Retirement Planning Myths

Websites and publications geared towards those contemplating retirement ply their readers with articles on the “do’s and dont’s” of retirement planning. Even so, trying to formulate the right retirement strategy can be mind-boggling! Here are some common retirement planning myths:

  1. “As I near retirement, investments should be more conservative.” Americans are living longer. In fact, it’s not unusual for retirement to last for 25 to 30 years. If you take into consideration the rising costs of goods and services, particularly in the area of healthcare which impacts older Americans, some growth in your investments is mandatory.
  2. “I can claim Social Security early and still get full benefits later.” Collecting at age 62 means locking in reduced benefits forever. When you collect early, your benefits will be 25 percent less than if you had waited until your full retirement age, and as much as 75 to 80 percent less than if you delay collecting until age 70. Claiming early may make sense if you have an illness that impacts your life expectancy. Generally, to maximize your Social Security benefits, defer collecting them for as long as possible.
  3. “Medicare will fully cover my medical expenses.” Medicare is not intended to cover all of your healthcare costs once your retire. Research shows that only about half of healthcare expenses of older Americans are covered by the government program. Dental, vision care, and hearing aids have historically been paid for privately. Most importantly, prescription costs are rising and only some of them are covered under Medicare’s prescription drug coverage (Part D) benefit.
  4. “Once I retire, I’ll sell my house, pay off the mortgage and buy a smaller house with cash to cut my expenses.” Firstly, finding the smaller house is only the first issue. You have to consider the moving expenses and, possibly, repairs and renovations to make the new home comfortable for you. Many of our clients are surprised by the costs. Secondly, holding a mortgage can help maximize resources, particularly in today’s low interest- rate environment.

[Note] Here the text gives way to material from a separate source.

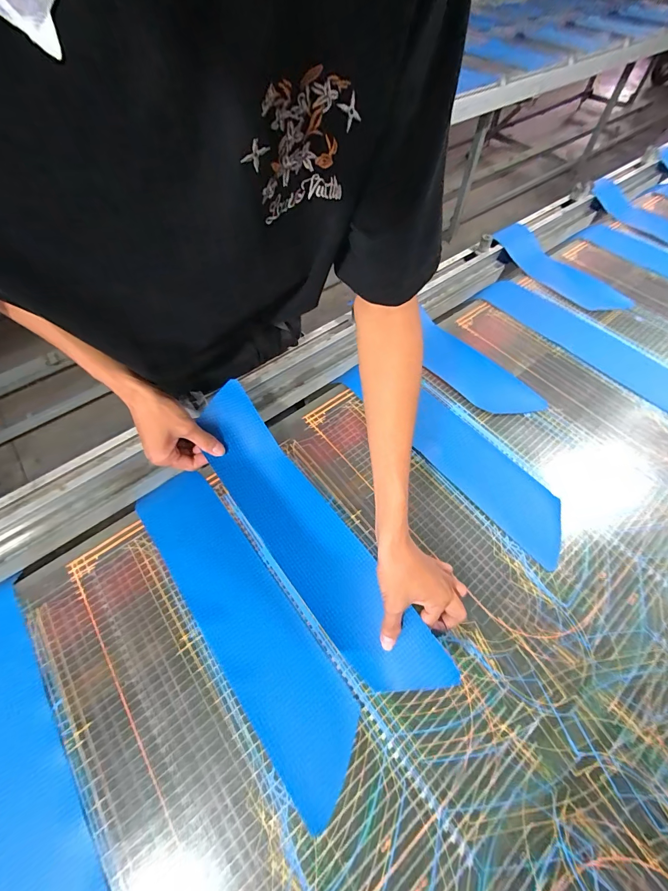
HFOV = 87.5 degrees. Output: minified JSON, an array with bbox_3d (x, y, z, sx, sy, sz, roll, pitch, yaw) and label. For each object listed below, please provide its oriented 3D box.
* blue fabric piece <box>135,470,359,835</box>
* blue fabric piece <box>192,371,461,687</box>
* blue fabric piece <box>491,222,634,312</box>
[{"bbox_3d":[-0.125,0.205,0.454,0.103,0.007,0.433,-35,63,-18],"label":"blue fabric piece"},{"bbox_3d":[-0.041,0.109,0.462,0.105,0.054,0.463,-31,71,-22],"label":"blue fabric piece"},{"bbox_3d":[0.514,-0.405,0.797,0.122,0.040,0.334,-39,66,-21],"label":"blue fabric piece"}]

Finally, bear in mind that many retirees lack the discipline to actually reduce their lifestyle costs. Thus, money saved by not having to make monthly mortgage payments may just be used to pay other expenses.
  5. “The customer service represent- ative at the bank suggested this investment.” The selection of a qualified financial professional is one of the most important decisions you can make at any time in your life. If the bank’s representative is suggesting that you purchase an annuity or make another investment with your cash or the proceeds of your certificate of deposit as it matures, understand that the way you invest your money, particularly as you approach retirement, requires careful consideration of a multitude of factors including your health, lifestyle, retirement income, expenses, marital status, proximity of loved ones and anticipated longevity. This is not something that should be decided on the run. You should understand the investment that is being offered and how it fits into your overall investment strategy.
  6. “I can rely on the rule of thumb that I should ‘own my age in bonds’ or ‘retire when I have one million dollars.’” Don’t believe everything your read. A rule of thumb is a generality. Taking overly general financial advice is one of the more common mistakes retirees make. Your needs will vary greatly from those of your neighbor. Rely on personalized projections from a qualified professional.